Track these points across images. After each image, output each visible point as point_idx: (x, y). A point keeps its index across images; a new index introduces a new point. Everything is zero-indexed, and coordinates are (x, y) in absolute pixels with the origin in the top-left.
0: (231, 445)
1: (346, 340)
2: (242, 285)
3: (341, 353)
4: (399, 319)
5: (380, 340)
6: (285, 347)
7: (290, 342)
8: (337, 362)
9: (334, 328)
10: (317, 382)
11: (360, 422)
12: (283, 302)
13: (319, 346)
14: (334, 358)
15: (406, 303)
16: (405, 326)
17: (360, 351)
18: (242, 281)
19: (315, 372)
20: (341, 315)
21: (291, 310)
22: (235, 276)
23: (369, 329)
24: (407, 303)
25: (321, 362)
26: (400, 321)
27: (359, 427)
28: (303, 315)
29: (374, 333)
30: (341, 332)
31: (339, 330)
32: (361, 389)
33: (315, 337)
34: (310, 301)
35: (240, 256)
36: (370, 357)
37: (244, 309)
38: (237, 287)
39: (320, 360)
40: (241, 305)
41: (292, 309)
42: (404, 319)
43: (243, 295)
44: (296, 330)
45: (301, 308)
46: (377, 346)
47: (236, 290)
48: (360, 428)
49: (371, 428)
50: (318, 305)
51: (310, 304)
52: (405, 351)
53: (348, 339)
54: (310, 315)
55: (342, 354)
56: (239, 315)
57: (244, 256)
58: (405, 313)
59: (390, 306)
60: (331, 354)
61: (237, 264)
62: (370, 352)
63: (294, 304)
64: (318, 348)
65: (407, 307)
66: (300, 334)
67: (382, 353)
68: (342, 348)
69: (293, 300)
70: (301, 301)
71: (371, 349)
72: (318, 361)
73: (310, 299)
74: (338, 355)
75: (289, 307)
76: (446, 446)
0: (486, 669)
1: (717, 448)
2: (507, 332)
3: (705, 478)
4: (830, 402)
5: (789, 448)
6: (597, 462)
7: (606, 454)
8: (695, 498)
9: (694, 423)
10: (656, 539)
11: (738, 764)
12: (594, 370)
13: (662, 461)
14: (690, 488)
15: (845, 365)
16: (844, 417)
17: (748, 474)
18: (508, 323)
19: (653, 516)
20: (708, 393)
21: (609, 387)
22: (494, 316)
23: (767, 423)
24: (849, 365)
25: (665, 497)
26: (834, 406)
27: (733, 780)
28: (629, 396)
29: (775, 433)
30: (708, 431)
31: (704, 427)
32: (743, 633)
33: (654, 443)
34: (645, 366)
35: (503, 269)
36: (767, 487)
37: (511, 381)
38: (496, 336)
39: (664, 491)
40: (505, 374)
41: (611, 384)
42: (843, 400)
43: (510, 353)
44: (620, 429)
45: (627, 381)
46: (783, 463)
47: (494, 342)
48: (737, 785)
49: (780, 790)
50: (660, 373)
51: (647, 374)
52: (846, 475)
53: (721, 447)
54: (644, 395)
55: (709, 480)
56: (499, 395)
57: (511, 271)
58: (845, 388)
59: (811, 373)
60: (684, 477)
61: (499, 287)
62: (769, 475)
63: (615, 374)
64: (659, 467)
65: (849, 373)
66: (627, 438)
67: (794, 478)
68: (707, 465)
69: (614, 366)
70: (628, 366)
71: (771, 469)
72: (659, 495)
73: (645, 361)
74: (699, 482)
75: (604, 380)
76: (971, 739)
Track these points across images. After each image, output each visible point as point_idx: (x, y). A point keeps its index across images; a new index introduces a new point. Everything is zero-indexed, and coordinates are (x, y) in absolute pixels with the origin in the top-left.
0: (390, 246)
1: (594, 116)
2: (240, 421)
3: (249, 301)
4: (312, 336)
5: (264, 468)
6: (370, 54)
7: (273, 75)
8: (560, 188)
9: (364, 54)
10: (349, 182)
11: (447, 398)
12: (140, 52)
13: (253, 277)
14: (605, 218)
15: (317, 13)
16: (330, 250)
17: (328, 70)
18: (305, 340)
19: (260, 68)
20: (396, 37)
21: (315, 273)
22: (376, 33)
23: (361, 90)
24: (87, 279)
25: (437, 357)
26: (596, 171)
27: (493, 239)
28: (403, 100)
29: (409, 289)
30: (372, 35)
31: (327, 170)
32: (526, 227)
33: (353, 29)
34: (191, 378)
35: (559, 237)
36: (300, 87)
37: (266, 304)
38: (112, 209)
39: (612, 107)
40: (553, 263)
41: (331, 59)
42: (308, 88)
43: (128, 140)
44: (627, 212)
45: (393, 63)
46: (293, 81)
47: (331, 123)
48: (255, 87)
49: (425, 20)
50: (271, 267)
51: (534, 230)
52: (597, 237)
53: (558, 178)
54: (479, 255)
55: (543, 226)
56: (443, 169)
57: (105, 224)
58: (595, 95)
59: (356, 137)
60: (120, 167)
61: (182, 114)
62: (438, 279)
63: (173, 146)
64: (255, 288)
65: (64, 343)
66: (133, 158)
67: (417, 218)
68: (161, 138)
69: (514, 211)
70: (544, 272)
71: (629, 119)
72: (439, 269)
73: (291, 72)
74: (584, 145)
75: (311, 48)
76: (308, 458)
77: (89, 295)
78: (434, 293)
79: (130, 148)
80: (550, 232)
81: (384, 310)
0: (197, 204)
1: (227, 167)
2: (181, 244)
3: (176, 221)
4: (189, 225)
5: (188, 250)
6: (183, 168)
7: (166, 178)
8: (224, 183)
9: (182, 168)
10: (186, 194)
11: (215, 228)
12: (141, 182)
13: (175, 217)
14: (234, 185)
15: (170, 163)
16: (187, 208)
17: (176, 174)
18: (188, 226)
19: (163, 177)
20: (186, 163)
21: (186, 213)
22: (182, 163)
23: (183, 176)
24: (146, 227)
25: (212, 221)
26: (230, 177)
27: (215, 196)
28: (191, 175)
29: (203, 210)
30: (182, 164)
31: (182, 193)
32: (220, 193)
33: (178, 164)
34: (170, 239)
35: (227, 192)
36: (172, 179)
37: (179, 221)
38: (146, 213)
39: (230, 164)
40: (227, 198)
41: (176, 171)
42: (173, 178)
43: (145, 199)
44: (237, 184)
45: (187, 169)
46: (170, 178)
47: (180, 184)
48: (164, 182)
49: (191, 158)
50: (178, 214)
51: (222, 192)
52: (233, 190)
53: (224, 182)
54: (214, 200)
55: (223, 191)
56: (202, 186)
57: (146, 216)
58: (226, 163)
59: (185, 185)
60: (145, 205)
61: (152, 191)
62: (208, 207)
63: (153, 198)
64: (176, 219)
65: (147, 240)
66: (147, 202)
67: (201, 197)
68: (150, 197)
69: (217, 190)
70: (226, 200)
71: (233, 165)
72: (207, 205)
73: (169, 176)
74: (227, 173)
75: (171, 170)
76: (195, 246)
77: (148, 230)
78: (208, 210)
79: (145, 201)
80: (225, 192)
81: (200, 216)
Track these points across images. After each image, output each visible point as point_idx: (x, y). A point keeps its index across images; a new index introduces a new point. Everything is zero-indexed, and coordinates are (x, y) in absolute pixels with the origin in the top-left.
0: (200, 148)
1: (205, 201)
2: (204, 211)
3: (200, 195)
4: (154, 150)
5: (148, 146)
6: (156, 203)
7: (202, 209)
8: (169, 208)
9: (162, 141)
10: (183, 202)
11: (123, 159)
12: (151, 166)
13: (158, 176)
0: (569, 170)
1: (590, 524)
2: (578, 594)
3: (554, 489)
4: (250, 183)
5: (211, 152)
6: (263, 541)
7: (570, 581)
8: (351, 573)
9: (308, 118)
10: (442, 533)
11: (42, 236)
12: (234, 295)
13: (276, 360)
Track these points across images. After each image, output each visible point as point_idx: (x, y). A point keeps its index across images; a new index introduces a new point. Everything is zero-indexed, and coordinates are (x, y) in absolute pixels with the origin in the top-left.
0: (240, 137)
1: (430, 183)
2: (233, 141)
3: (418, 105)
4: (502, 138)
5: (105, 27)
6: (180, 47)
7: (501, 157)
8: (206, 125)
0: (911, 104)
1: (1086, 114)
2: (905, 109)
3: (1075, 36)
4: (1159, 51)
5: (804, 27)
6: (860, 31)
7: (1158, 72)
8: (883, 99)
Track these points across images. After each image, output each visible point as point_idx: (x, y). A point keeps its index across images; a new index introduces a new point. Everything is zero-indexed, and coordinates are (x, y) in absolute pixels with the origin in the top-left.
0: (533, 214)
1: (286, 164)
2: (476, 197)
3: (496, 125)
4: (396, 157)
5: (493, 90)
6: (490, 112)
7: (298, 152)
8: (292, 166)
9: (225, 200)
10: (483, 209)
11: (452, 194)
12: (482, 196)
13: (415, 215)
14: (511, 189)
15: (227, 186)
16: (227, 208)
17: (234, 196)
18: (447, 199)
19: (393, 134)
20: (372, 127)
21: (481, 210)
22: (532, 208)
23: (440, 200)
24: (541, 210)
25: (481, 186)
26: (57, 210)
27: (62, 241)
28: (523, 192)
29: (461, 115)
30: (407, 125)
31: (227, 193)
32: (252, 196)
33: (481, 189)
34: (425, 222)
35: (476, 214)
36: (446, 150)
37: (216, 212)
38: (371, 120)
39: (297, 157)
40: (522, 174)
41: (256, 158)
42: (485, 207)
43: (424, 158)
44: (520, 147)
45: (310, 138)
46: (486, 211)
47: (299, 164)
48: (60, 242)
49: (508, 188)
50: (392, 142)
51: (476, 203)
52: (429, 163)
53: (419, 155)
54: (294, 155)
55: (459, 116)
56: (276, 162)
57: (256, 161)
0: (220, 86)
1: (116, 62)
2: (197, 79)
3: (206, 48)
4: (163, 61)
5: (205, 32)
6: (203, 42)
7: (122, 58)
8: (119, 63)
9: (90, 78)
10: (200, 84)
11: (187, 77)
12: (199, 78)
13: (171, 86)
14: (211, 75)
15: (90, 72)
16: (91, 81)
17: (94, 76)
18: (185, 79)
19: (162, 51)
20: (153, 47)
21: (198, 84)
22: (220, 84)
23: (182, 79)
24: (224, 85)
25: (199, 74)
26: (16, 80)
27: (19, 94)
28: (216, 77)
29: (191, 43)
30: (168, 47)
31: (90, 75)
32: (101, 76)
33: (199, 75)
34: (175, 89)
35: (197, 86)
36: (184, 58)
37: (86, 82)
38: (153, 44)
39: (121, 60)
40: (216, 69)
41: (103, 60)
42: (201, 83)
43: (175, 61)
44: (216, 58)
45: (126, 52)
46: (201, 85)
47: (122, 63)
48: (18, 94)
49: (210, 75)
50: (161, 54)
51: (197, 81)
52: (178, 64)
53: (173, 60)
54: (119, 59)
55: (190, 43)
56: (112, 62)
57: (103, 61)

Description of the task
Reproducing the whole listing above is not the task. Copy exactly only the lines from the one with "49: (425, 20)" to the one with "80: (550, 232)", both kept.

Task result
49: (425, 20)
50: (271, 267)
51: (534, 230)
52: (597, 237)
53: (558, 178)
54: (479, 255)
55: (543, 226)
56: (443, 169)
57: (105, 224)
58: (595, 95)
59: (356, 137)
60: (120, 167)
61: (182, 114)
62: (438, 279)
63: (173, 146)
64: (255, 288)
65: (64, 343)
66: (133, 158)
67: (417, 218)
68: (161, 138)
69: (514, 211)
70: (544, 272)
71: (629, 119)
72: (439, 269)
73: (291, 72)
74: (584, 145)
75: (311, 48)
76: (308, 458)
77: (89, 295)
78: (434, 293)
79: (130, 148)
80: (550, 232)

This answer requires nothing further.